WHAT YOU NEED TO DO: Render the listing below as a Markdown table with the columns Row and Text, numbering each line and skipping blank lines. Cover only the part that opens with the first line of the listing and closes with the line containing "Entry: value=6 unit=A", both lines included, and leave the pictures out of your answer.

INPUT RECORDS:
+++++

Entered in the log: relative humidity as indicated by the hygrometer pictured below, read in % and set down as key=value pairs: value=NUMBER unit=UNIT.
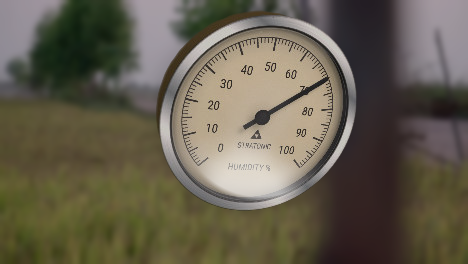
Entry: value=70 unit=%
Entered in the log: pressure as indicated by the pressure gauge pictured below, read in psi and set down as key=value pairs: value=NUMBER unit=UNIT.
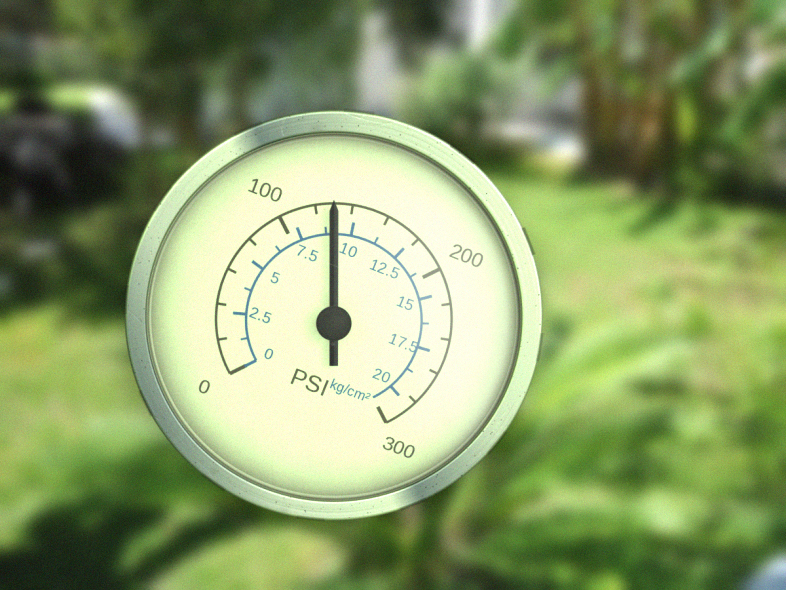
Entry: value=130 unit=psi
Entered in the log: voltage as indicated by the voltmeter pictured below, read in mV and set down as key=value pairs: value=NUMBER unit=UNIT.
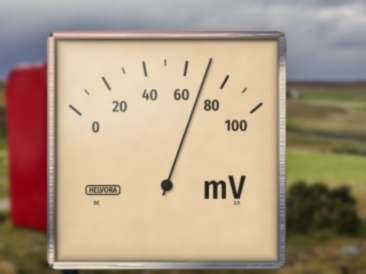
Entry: value=70 unit=mV
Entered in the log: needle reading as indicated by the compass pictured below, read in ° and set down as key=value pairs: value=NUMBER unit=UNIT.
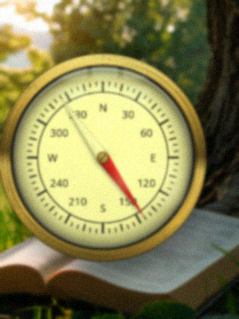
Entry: value=145 unit=°
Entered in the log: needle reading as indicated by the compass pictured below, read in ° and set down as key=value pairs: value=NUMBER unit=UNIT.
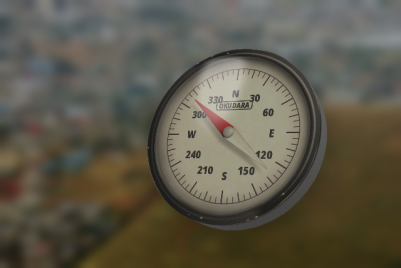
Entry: value=310 unit=°
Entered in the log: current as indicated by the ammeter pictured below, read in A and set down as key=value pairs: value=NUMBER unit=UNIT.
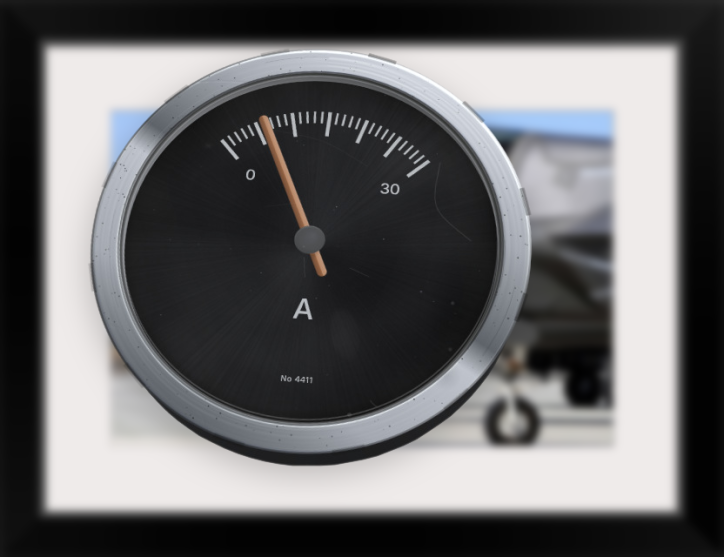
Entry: value=6 unit=A
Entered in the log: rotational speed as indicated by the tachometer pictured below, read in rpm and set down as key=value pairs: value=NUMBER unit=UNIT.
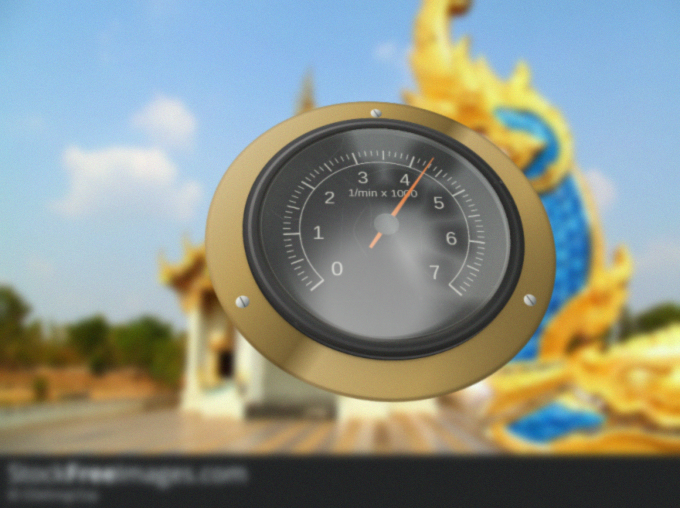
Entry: value=4300 unit=rpm
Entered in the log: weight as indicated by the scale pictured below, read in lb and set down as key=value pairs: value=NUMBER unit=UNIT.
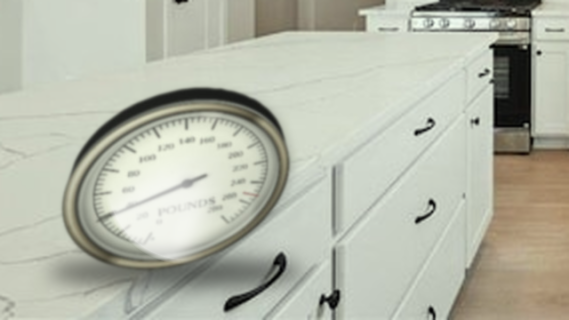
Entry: value=40 unit=lb
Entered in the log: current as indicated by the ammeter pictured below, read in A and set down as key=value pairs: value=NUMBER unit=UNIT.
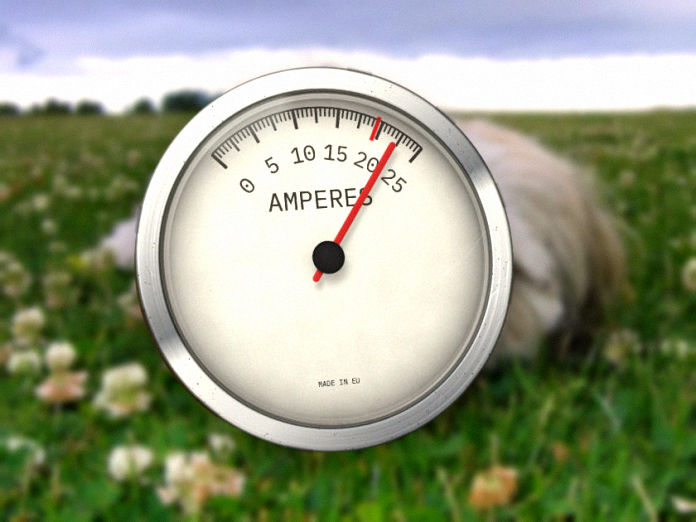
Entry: value=22 unit=A
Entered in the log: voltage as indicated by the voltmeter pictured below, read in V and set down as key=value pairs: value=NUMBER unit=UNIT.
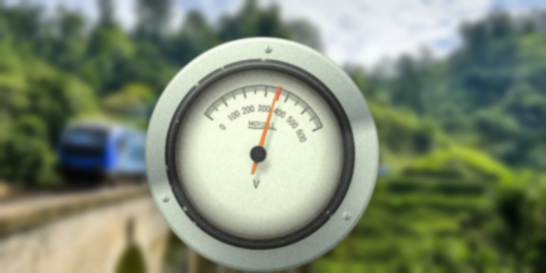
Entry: value=350 unit=V
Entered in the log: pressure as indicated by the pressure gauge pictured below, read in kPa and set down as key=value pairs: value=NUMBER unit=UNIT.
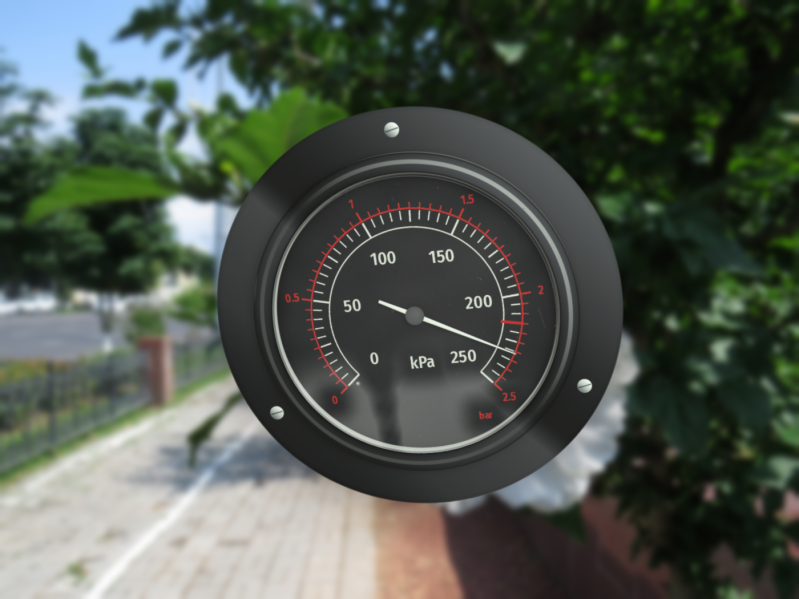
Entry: value=230 unit=kPa
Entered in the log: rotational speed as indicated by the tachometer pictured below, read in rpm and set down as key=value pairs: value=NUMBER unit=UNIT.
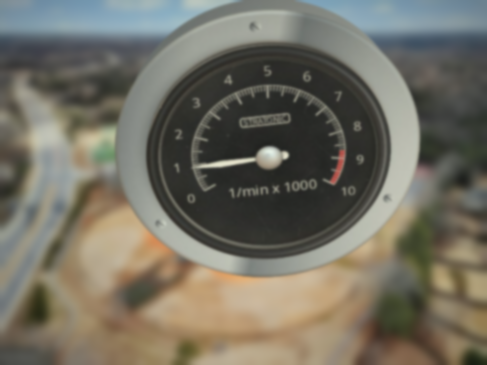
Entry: value=1000 unit=rpm
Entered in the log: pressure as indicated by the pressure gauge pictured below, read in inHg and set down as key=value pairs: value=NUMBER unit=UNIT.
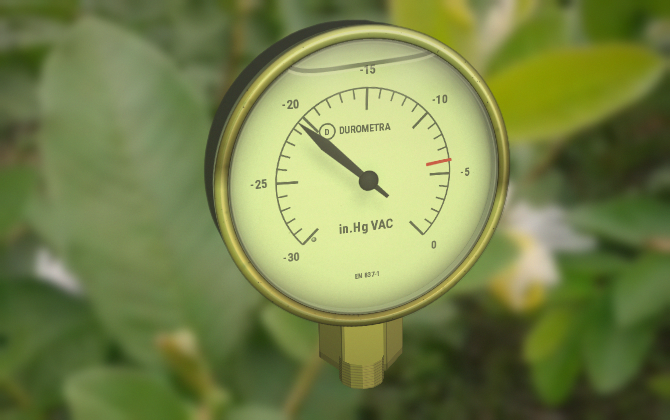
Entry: value=-20.5 unit=inHg
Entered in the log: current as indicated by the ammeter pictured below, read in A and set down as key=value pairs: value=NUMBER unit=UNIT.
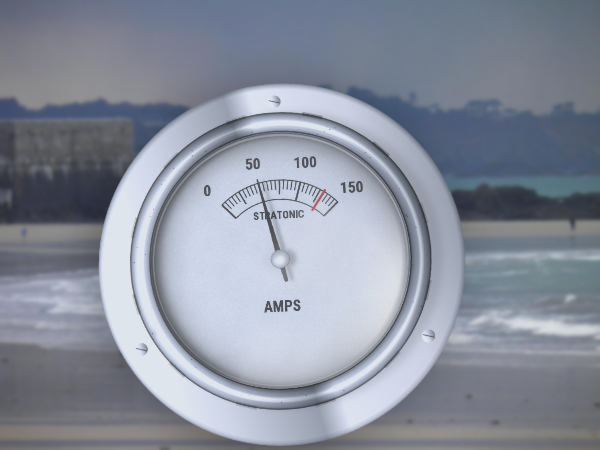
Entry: value=50 unit=A
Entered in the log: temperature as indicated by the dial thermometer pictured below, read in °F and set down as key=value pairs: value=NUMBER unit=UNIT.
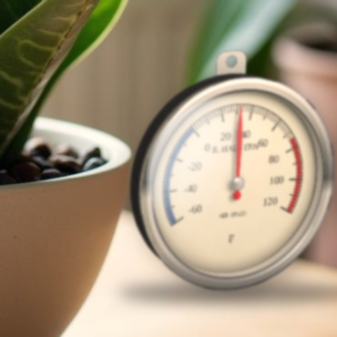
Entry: value=30 unit=°F
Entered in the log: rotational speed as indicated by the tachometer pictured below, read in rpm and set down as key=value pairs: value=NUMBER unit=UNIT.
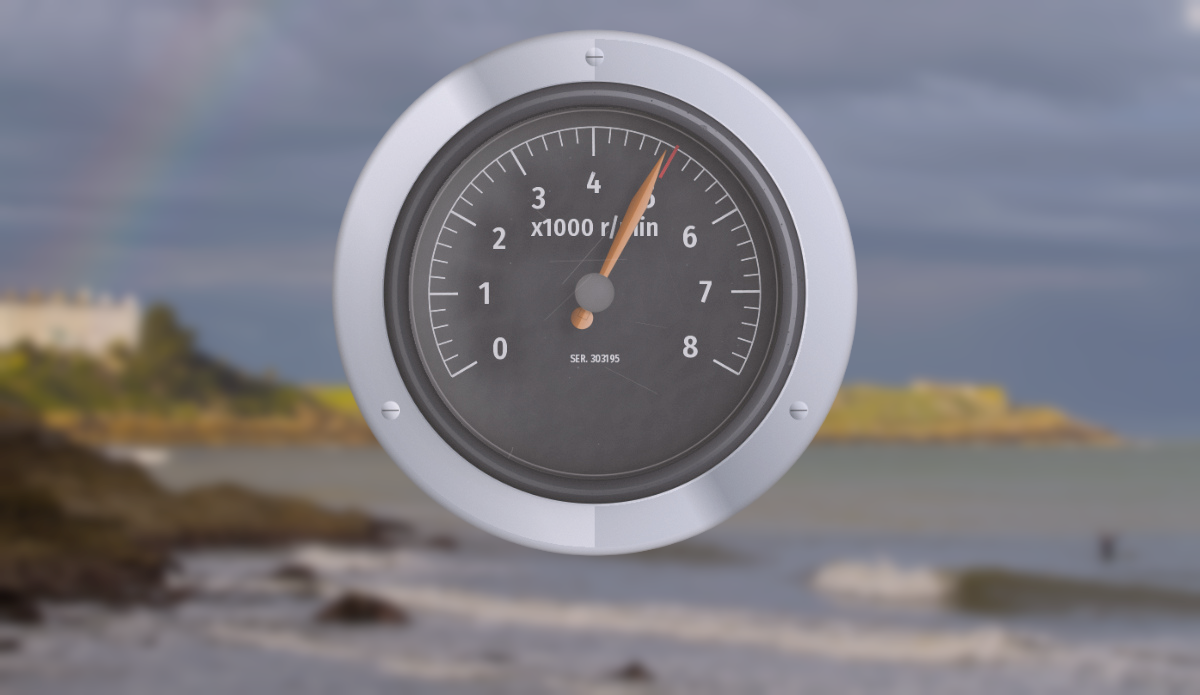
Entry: value=4900 unit=rpm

+++++

EXERCISE RESULT:
| Row | Text |
|---|---|
| 1 | Entered in the log: relative humidity as indicated by the hygrometer pictured below, read in % and set down as key=value pairs: value=NUMBER unit=UNIT. |
| 2 | Entry: value=70 unit=% |
| 3 | Entered in the log: pressure as indicated by the pressure gauge pictured below, read in psi and set down as key=value pairs: value=NUMBER unit=UNIT. |
| 4 | Entry: value=130 unit=psi |
| 5 | Entered in the log: voltage as indicated by the voltmeter pictured below, read in mV and set down as key=value pairs: value=NUMBER unit=UNIT. |
| 6 | Entry: value=70 unit=mV |
| 7 | Entered in the log: needle reading as indicated by the compass pictured below, read in ° and set down as key=value pairs: value=NUMBER unit=UNIT. |
| 8 | Entry: value=145 unit=° |
| 9 | Entered in the log: needle reading as indicated by the compass pictured below, read in ° and set down as key=value pairs: value=NUMBER unit=UNIT. |
| 10 | Entry: value=310 unit=° |
| 11 | Entered in the log: current as indicated by the ammeter pictured below, read in A and set down as key=value pairs: value=NUMBER unit=UNIT. |
| 12 | Entry: value=6 unit=A |